Short explanation: A supernova is the
violent explosion of a star ending its life (click on image to witness
one, and turn up your volume).
Stars shine by burning hydrogen to helium. The energy thus produced keeps the
star from collapsing under its own gravity. When there is no more fuel left,
after a relatively short period of burning heavier elements, the star
collapses.
While the core of a light star, i.e. weighing less than approximately 8
Solar masses, contracts to a
white dwarf, for a more massive star nothing can
prevent the catastrophe: The extreme pressure forces the electrons to be
squeezed into the protons, making the inner core collapse even further to a
neutron star. While this star has a radius of but
10 km, it contains as much mass, or even more, as our Sun.

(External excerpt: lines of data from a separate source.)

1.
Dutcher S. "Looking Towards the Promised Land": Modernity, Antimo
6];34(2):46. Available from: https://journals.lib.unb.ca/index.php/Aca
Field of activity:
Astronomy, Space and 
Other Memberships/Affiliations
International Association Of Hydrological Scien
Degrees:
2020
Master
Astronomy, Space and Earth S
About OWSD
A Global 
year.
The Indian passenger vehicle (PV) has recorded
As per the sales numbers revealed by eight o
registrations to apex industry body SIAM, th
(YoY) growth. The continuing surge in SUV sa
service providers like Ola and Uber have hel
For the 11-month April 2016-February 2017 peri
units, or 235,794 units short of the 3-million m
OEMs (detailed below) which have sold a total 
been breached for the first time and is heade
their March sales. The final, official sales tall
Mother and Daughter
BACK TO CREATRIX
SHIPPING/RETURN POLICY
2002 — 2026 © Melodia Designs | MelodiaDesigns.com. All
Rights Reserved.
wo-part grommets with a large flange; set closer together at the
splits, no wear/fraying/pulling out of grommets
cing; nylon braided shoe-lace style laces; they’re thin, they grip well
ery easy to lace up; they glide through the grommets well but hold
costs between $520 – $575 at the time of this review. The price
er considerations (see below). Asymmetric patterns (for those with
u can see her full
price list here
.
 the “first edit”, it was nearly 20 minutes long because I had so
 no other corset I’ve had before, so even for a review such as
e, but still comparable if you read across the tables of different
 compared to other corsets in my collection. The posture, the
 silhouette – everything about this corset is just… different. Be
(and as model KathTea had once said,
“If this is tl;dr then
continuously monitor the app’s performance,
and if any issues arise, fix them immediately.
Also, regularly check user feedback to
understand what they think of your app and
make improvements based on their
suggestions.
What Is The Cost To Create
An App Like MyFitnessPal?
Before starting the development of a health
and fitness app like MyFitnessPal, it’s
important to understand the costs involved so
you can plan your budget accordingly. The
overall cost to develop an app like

The remaining mass of the original star rebounces on the compact surface of
the neutron star and is ejected in a tremendous explosion, causing it to
brighten up enormously and then gradually fade. At peak light output,
supernova explosions can outshine a galaxy.
The outer layers of the exploding star are blasted out in a radioactive cloud.
This expanding cloud, visible long after the initial explosion fades from
view, forms a "supernova remnant".
If the neutron core is more massive than 2 – 3 Solar masses, not even the
pressure of the neutrons can hold it up, and it collapses to a
black hole.
Historically, supernovae were referred to as "novae" or "new stars", while the
Chinese referred to them as "guest stars". Important supernova in the
past were:
in 134 B.C., observed by Hipparchus, which led him to make a catalog of
stellar positions;
in 1054 A.D. in the constellation of Taurus, leaving behind the supernova
remnant now known as the
Crab Nebula.
It was observed for several days in the daytime by the Chinese and
Pueblo Indians in New Mexico, though not a single European recording exists;
Clicking
on the image shows an animation of this supernova
(3.8 Mb, credit: ESA/Hubble, M. Kornmesser & L. L. Christensen).
in 1572, observed by
Tycho Brahe who found the object had to be at a distance comparable to the
stars, thus demonstrating that the starry sky was not unchangable.